Una morte con molte ombre a Focene: il racconto dei testimoni

Un bagnante è morto annegato a Focene: diversi aspetti della vicenda restano ancora da chiarire

Nel pomeriggio di domenica 3 agosto 2025, un uomo è stato trovato in difficoltà nelle acque della spiaggia libera con accesso da via del Pesce Luna, a Focene. Nonostante i tempestivi tentativi di soccorso da parte di alcuni bagnanti presenti, l’uomo è stato dichiarato morto poco dopo le 16.30. L’intera dinamica dell’episodio presenta ancora diversi punti oscuri e rimane sotto approfondimento, dalle cause della morte alla rapidità dei soccorsi, per capire come sia esattamente andata la vicenda.

La morte di un bagnante, annegato nelle acque di Focene, presenta diversi aspetti ancora da chiarire

Secondo le testimonianze raccolte, tra cui quella di Emiliano Reali, giornalista e scrittore residente a Ponte Galeria (Roma) e testimone diretto dei fatti di ieri, l’intervento dei soccorsi si è rivelato complesso. “Ieri il mare in zona era molto agitato e un gruppo di persone si è subito mobilitato”.

Un giovane siciliano, Manuel, si è lanciato in acqua per recuperare il corpo, seguito da altri due bagnanti che hanno aiutato a portarlo a riva,” racconta Reali.

“Dopo più di mezz’ora di massaggio cardiaco – sottolinea Emiliano Reali – praticato da quei coraggiosi presenti, è arrivata la Guardia Costiera, che però si è limitata a dare il cambio a chi stava facendo il massaggio, senza disporre né di defibrillatore né di attrezzature specifiche”.

“Le motovedette – precisa Reali – a causa del mare agitato, non sono riuscite ad avvicinarsi.”

I soccorsi medici del 118 sono giunti solo dopo circa quaranta minuti, eseguendo ulteriori tentativi di rianimazione con l’uso del defibrillatore, ma senza successo.

Successivamente è arrivato anche un elisoccorso e il medico legale, che verso le 19 ha disposto il trasporto della salma.
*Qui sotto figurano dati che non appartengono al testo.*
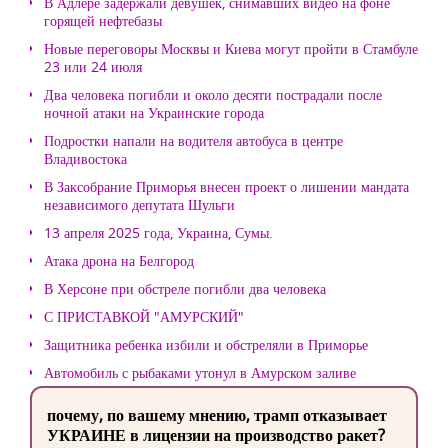
В Адлере задержали девушек, снимавших видео на фоне
горящей нефтебазы
Новые переговоры Москвы и Киева могут пройти в Стамбуле
23 или 24 июля
Два человека погибли и около десяти пострадали после
ночной атаки на Украинские города
Подростки напали на водителя автобуса в центре
Владивостока
В Заксобрание Приморья внесен проект о лишении мандата
независимого депутата Шульги
13 апреля 2025 года, Украина, Сумы.
Атака дрона на Белгород
В Херсоне при обстреле погибли два человека
С ПРИСТАВКОЙ "АМУРСКИЙ"
Защитника ребенка избили и обстреляли в Приморье
Автомобиль с рыбаками утонул в Амурском заливе
почему, по вашему мнению, трамп отказывает
УКРАИНЕ в лицензии на производство ракет?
Alcuni dettagli restano controversi: il corpo non è stato recuperato dalla Guardia Costiera ma da alcuni bagnanti, e la presenza o meno di strumenti adeguati sul posto è ancora al centro di chiarimenti.

Per quanto riguarda l’identità della vittima, emergono alcune informazioni non confermate ufficialmente: si tratterebbe di un uomo di circa 50 anni, di origine ucraina, presumibilmente residente nel quartiere romano di Casal Palocco.

Tuttavia, non sono stati resi noti ulteriori dati identificativi o conferme ufficiali sulla nazionalità.

Un altro aspetto che suscita perplessità riguarda la gestione ambientale post-incidente: il telo termico utilizzato per coprire il corpo, la borsa termica e i guanti monouso sono stati lasciati in spiaggia senza un corretto smaltimento, suscitando critiche sulla tutela dell’area.

La tragedia ha scosso la comunità locale, ma al momento non sono note eventuali cause precise che abbiano portato all’annegamento, né conferme su eventuali fattori esterni o condizioni di salute della vittima.

L’episodio mette in luce alcune criticità nell’organizzazione dei soccorsi in condizioni di mare mosso e pone interrogativi sulle dotazioni e prontezza degli interventi in spiagge libere come quella di Focene.

Le autorità competenti stanno ancora indagando per chiarire tutte le circostanze e accertare responsabilità o eventuali carenze.

La vicenda ricorda quanto sia importante la prevenzione e la preparazione in situazioni di emergenza, oltre a sottolineare il valore degli interventi immediati da parte di chi si trova sul posto, come dimostrato dalla pronta reazione di alcuni bagnanti.